Projects of the Week #413e

Install Floor / Carpet Squares

When choosing flooring for a basement and method of installation - keep in mind basement floors are not only cold because they are in contact with the ground, they are often damp as well. This moisture can penetrate the carpet, forming mold & mildew, loosen adhesive on floor tile, or warp wooden flooring.

We opted to install dimpled, gray plastic material that water cannot permeate. The dimples form air pockets under the flooring, which helps insulate and allows the concrete to "breathe" and dry. Any moisture in the air under the plastic will be vented toward the wall area and dries, not absorbed into floor coverings. You can install a laminate floor directly over. However, for carpet or vinyl tiles you will need to install 5/8" underlayment. We are actually installing ¾" tongue and groove plywood and then we will lay Berber carpet squares.

What You Need:
  • Tongue & groove plywood
  • Knee pads
  • Carpet squares (self adhesive)
  • Dimpled heavy-duty grey plastic membrane
  • Marker
  • Utility shears or scissors
  • Packing tape & tape gun
  • Drill
  • Circular saw
  • Router
  • Safety glasses
  • Flat brackets
  • Awl
  • Level
  • Wood glue
  • Dust mask
Directions for installing dimpled plastic material:
  • Roll out dimpled plastic material, measure and cut - can use utility knife or scissors.
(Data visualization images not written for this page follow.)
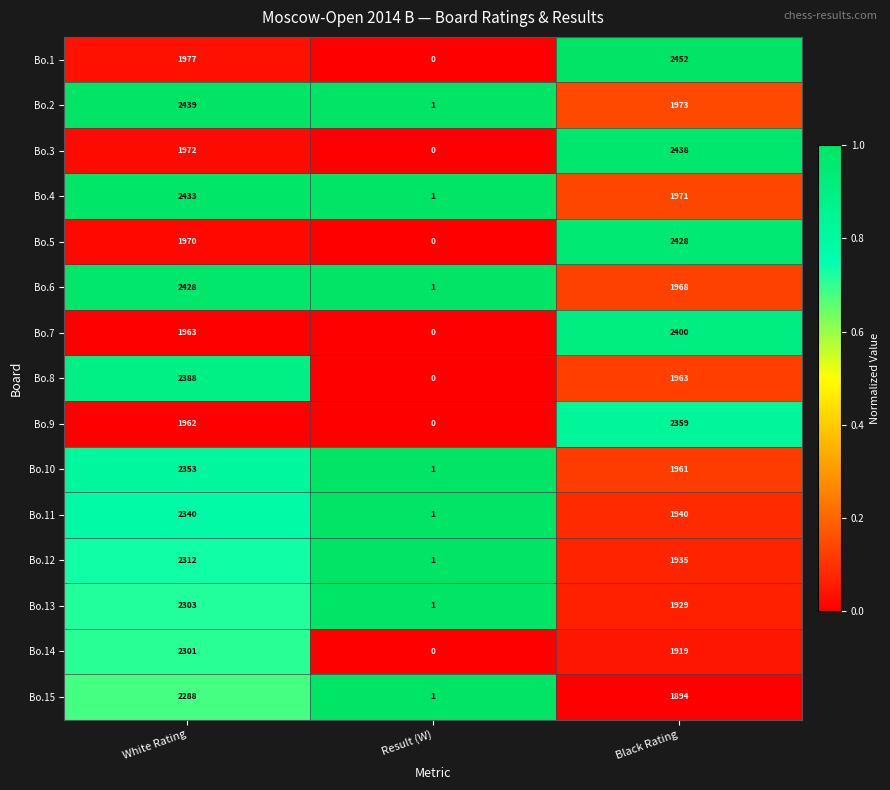

Between Result (W) and Black Rating, which series saw the biggest shift?

Bo.1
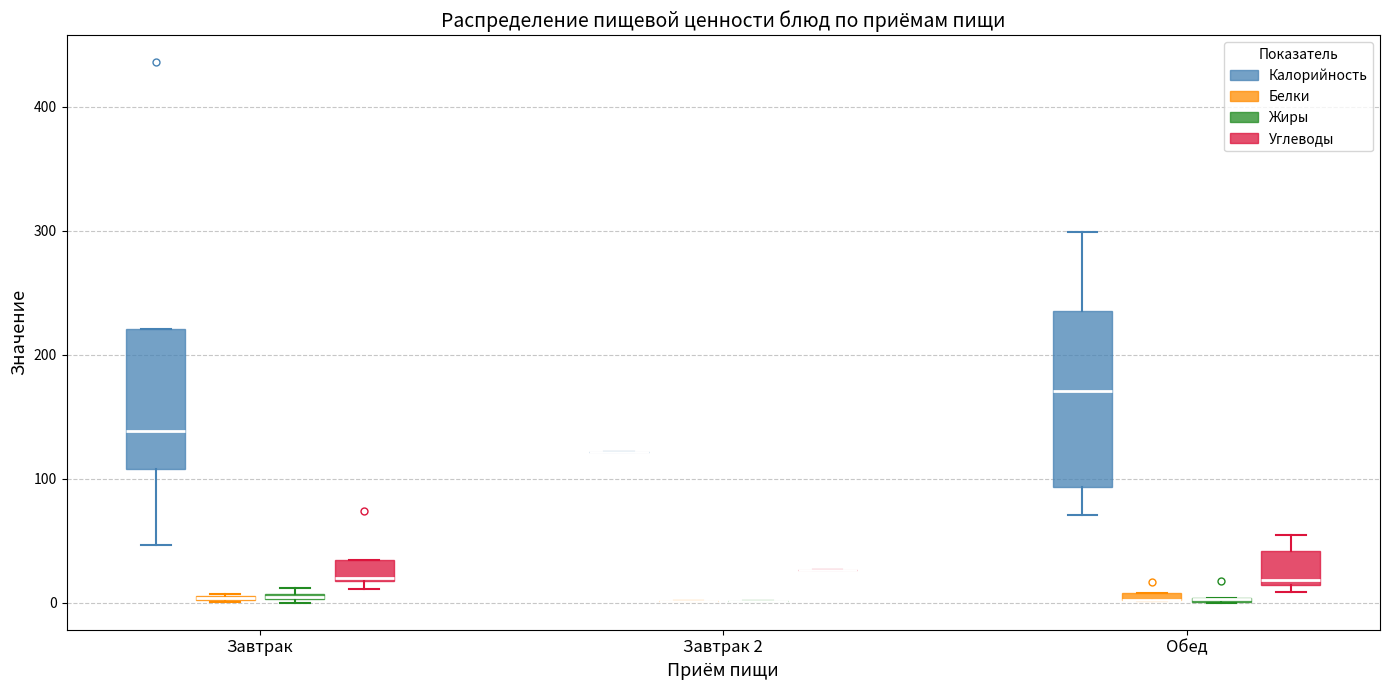

Which box is the tallest, from its lower edge to its upper edge?

Обед (Калорийность)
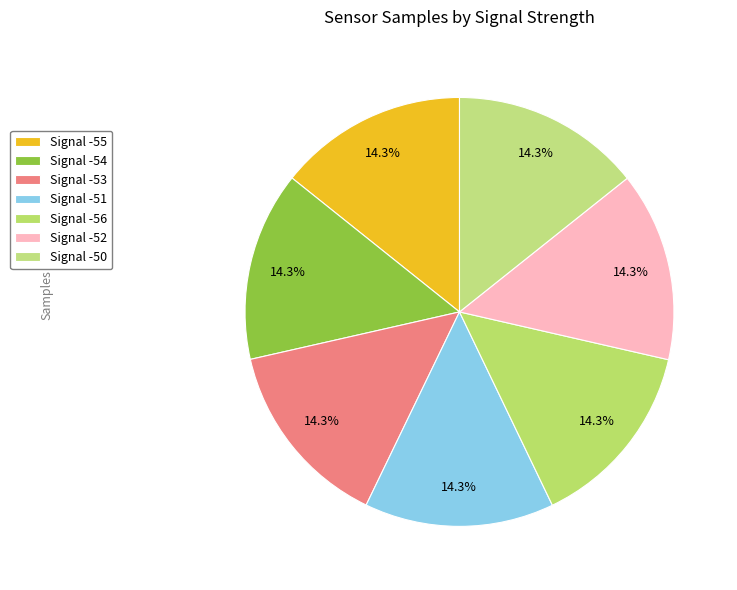

To the nearest percent, what portion does Signal -54 represent?

14%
Product should be placed within about 3/8" on all sides, along wall
  • Overlap sheets on smooth edges, interlock row of dimples (dimples go down toward floor). Dimples allow concrete to breathe, moisture moves towards side walls & dries out along the way. Plastic barrier will keep floor warmer (provides insulation) & drier
  • Tape seams together with packing tape and dispenser
  • Repeat - overlapping the previous piece and taping in place until the area is covered.
Don't work too far ahead! Two widths gives you enough space to begin installing the finished floor (or in our case the plywood sub-flooring)…

Directions for installing plywood underlayment:
  • We installed the plywood as a "floating" sub-floor - meaning it was not anchored to the concrete floor.
  • Begin by laying full sheet of plywood in corner, again staying 3/8" from wall - this allows for any expansion and contraction
  • Cut the next piece of plywood in half - you want to off-set the seams - lay a bead of glue on each side of the tongue - place cut side against the wall and gently push tongue into groove of previous piece
  • When joining flush ends of plywood (there was no tongue & groove on the ends), first apply wood glue on the end and put in position. Using a router with a ¾" bit, cut a groove deep enough for a bracket to lay flush with the plywood, and span across both sheets, slightly longer than the brackets and secure brackets in place with screws.
If the walls are not square - ours (and most) aren't - you may need to cut small pieces of plywood and glue in place.

When you reach the opposite wall, scribe for cut… Cut and install same as before… continue covering entire floor.

NOW, you're ready for the carpet squares…
  • Find center of room snap chalk lines (do dry run with carpet squares and adjust lines so that there are equal-sized tiles on each side)
  • Remove protective cover - press in place - first four tiles are installed in the four corners where chalk lines intersect
  • Work one quadrant at a time, building toward the corners
  • Cut tiles with utility scissors or utility knife
  • Install base molding and/or quarter-round (shoe molding)
TIP: We used one color (grey) and alternated the weave to make a checkerboard-patterned floor. Carpet squares are available in different colors. In designing, use another color carpet square to create designs / borders, etc.